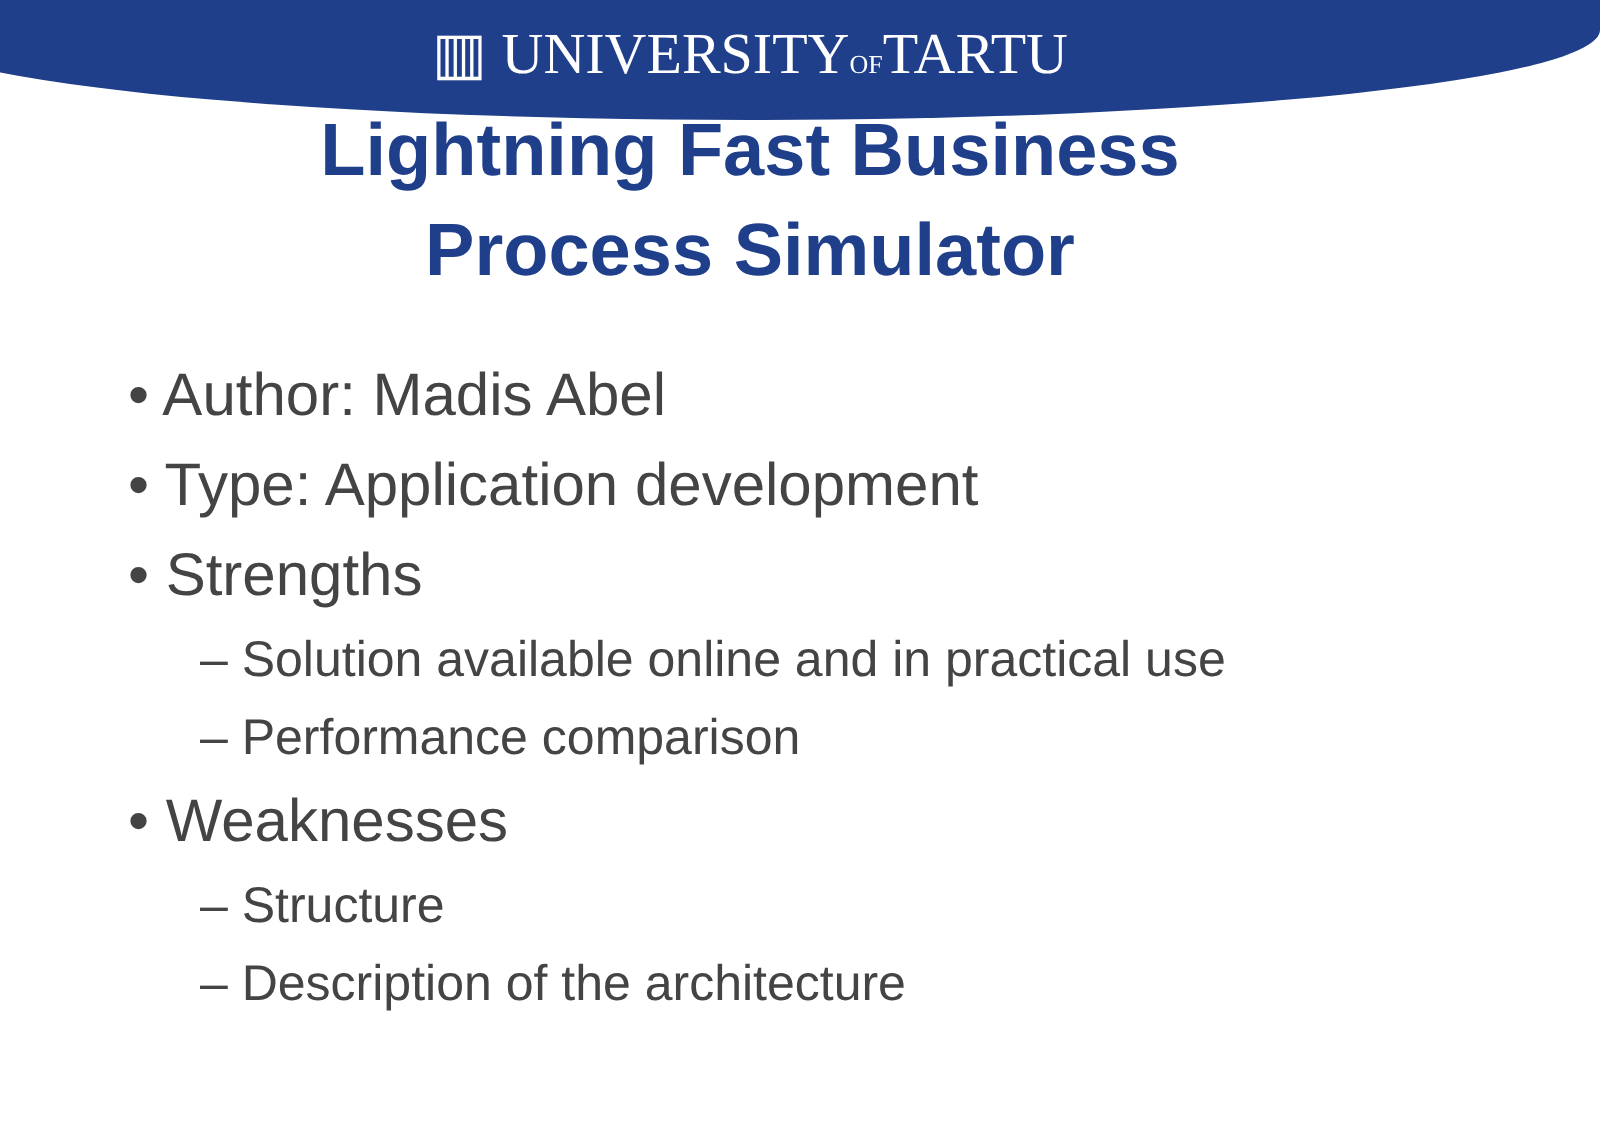▥ UNIVERSITYOFTARTU
Lightning Fast Business
Process Simulator
• Author: Madis Abel
• Type: Application development
• Strengths
– Solution available online and in practical use
– Performance comparison
• Weaknesses
– Structure
– Description of the architecture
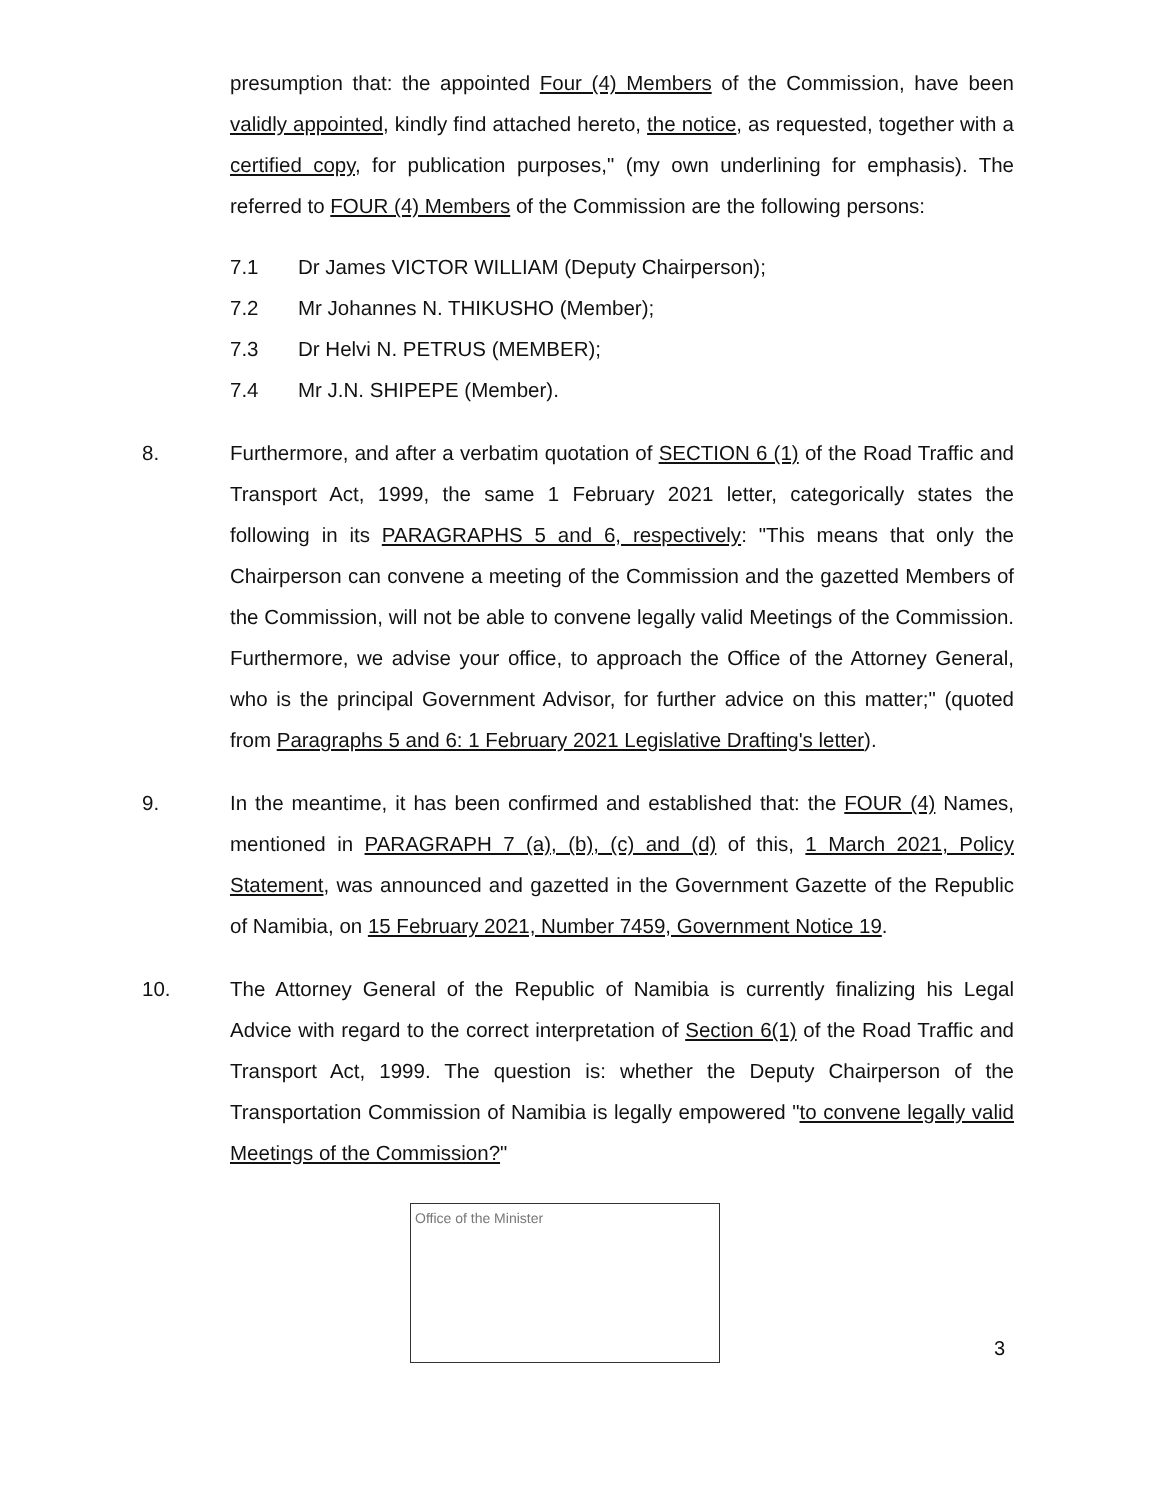presumption that: the appointed Four (4) Members of the Commission, have been validly appointed, kindly find attached hereto, the notice, as requested, together with a certified copy, for publication purposes," (my own underlining for emphasis). The referred to FOUR (4) Members of the Commission are the following persons:
7.1 Dr James VICTOR WILLIAM (Deputy Chairperson);
7.2 Mr Johannes N. THIKUSHO (Member);
7.3 Dr Helvi N. PETRUS (MEMBER);
7.4 Mr J.N. SHIPEPE (Member).
8. Furthermore, and after a verbatim quotation of SECTION 6 (1) of the Road Traffic and Transport Act, 1999, the same 1 February 2021 letter, categorically states the following in its PARAGRAPHS 5 and 6, respectively: "This means that only the Chairperson can convene a meeting of the Commission and the gazetted Members of the Commission, will not be able to convene legally valid Meetings of the Commission. Furthermore, we advise your office, to approach the Office of the Attorney General, who is the principal Government Advisor, for further advice on this matter;" (quoted from Paragraphs 5 and 6: 1 February 2021 Legislative Drafting's letter).
9. In the meantime, it has been confirmed and established that: the FOUR (4) Names, mentioned in PARAGRAPH 7 (a), (b), (c) and (d) of this, 1 March 2021, Policy Statement, was announced and gazetted in the Government Gazette of the Republic of Namibia, on 15 February 2021, Number 7459, Government Notice 19.
10. The Attorney General of the Republic of Namibia is currently finalizing his Legal Advice with regard to the correct interpretation of Section 6(1) of the Road Traffic and Transport Act, 1999. The question is: whether the Deputy Chairperson of the Transportation Commission of Namibia is legally empowered "to convene legally valid Meetings of the Commission?"
Office of the Minister 3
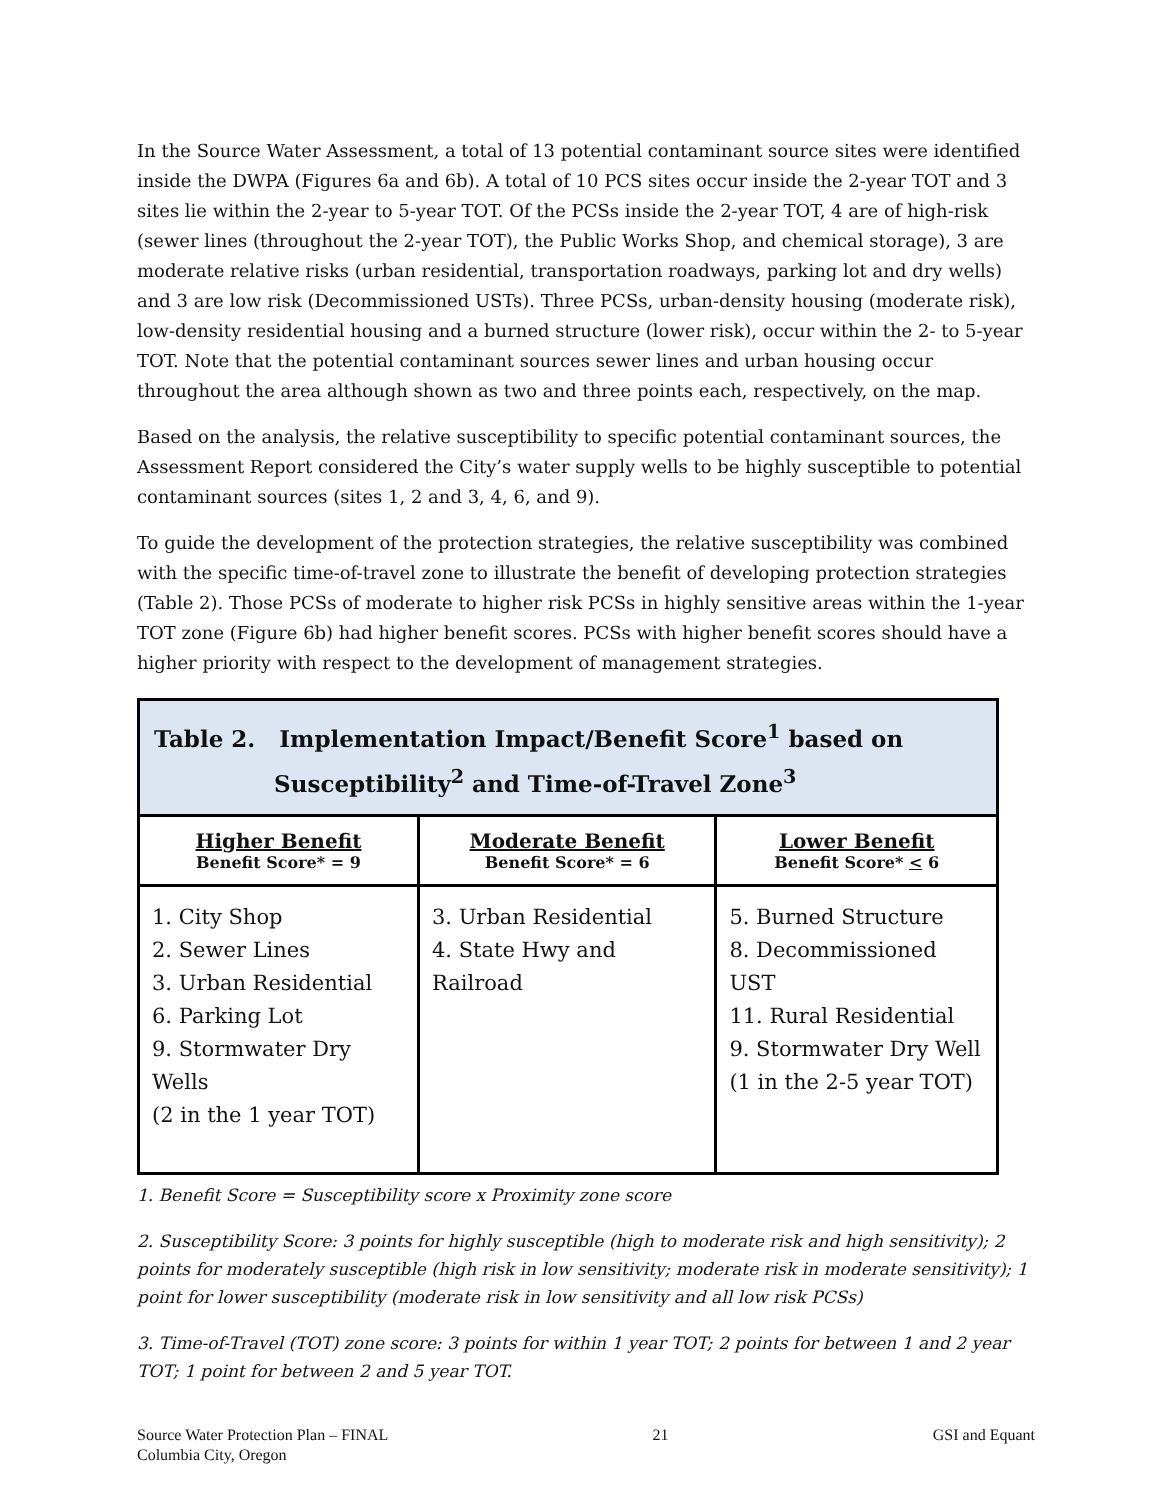In the Source Water Assessment, a total of 13 potential contaminant source sites were identified inside the DWPA (Figures 6a and 6b). A total of 10 PCS sites occur inside the 2-year TOT and 3 sites lie within the 2-year to 5-year TOT. Of the PCSs inside the 2-year TOT, 4 are of high-risk (sewer lines (throughout the 2-year TOT), the Public Works Shop, and chemical storage), 3 are moderate relative risks (urban residential, transportation roadways, parking lot and dry wells) and 3 are low risk (Decommissioned USTs). Three PCSs, urban-density housing (moderate risk), low-density residential housing and a burned structure (lower risk), occur within the 2- to 5-year TOT. Note that the potential contaminant sources sewer lines and urban housing occur throughout the area although shown as two and three points each, respectively, on the map.
Based on the analysis, the relative susceptibility to specific potential contaminant sources, the Assessment Report considered the City’s water supply wells to be highly susceptible to potential contaminant sources (sites 1, 2 and 3, 4, 6, and 9).
To guide the development of the protection strategies, the relative susceptibility was combined with the specific time-of-travel zone to illustrate the benefit of developing protection strategies (Table 2). Those PCSs of moderate to higher risk PCSs in highly sensitive areas within the 1-year TOT zone (Figure 6b) had higher benefit scores. PCSs with higher benefit scores should have a higher priority with respect to the development of management strategies.
| Table 2. Implementation Impact/Benefit Score<sup>1</sup> based on Susceptibility<sup>2</sup> and Time-of-Travel Zone<sup>3</sup> | | |
| --- | --- | --- |
| Higher Benefit Benefit Score* = 9 | Moderate Benefit Benefit Score* = 6 | Lower Benefit Benefit Score* < 6 |
| 1. City Shop 2. Sewer Lines 3. Urban Residential 6. Parking Lot 9. Stormwater Dry Wells (2 in the 1 year TOT) | 3. Urban Residential 4. State Hwy and Railroad | 5. Burned Structure 8. Decommissioned UST 11. Rural Residential 9. Stormwater Dry Well (1 in the 2-5 year TOT) |
1. Benefit Score = Susceptibility score x Proximity zone score
2. Susceptibility Score: 3 points for highly susceptible (high to moderate risk and high sensitivity); 2 points for moderately susceptible (high risk in low sensitivity; moderate risk in moderate sensitivity); 1 point for lower susceptibility (moderate risk in low sensitivity and all low risk PCSs)
3. Time-of-Travel (TOT) zone score: 3 points for within 1 year TOT; 2 points for between 1 and 2 year TOT; 1 point for between 2 and 5 year TOT.
Source Water Protection Plan – FINAL
Columbia City, Oregon
21 GSI and Equant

• **EXERCISE PROMPT**
Report each line in the entries where the string "Government" occurs.

• **ANSWER TO THE PROBLEM**
8. Furthermore, and after a verbatim quotation of SECTION 6 (1) of the Road Traffic and Transport Act, 1999, the same 1 February 2021 letter, categorically states the following in its PARAGRAPHS 5 and 6, respectively: "This means that only the Chairperson can convene a meeting of the Commission and the gazetted Members of the Commission, will not be able to convene legally valid Meetings of the Commission. Furthermore, we advise your office, to approach the Office of the Attorney General, who is the principal Government Advisor, for further advice on this matter;" (quoted from Paragraphs 5 and 6: 1 February 2021 Legislative Drafting's letter).
9. In the meantime, it has been confirmed and established that: the FOUR (4) Names, mentioned in PARAGRAPH 7 (a), (b), (c) and (d) of this, 1 March 2021, Policy Statement, was announced and gazetted in the Government Gazette of the Republic of Namibia, on 15 February 2021, Number 7459, Government Notice 19.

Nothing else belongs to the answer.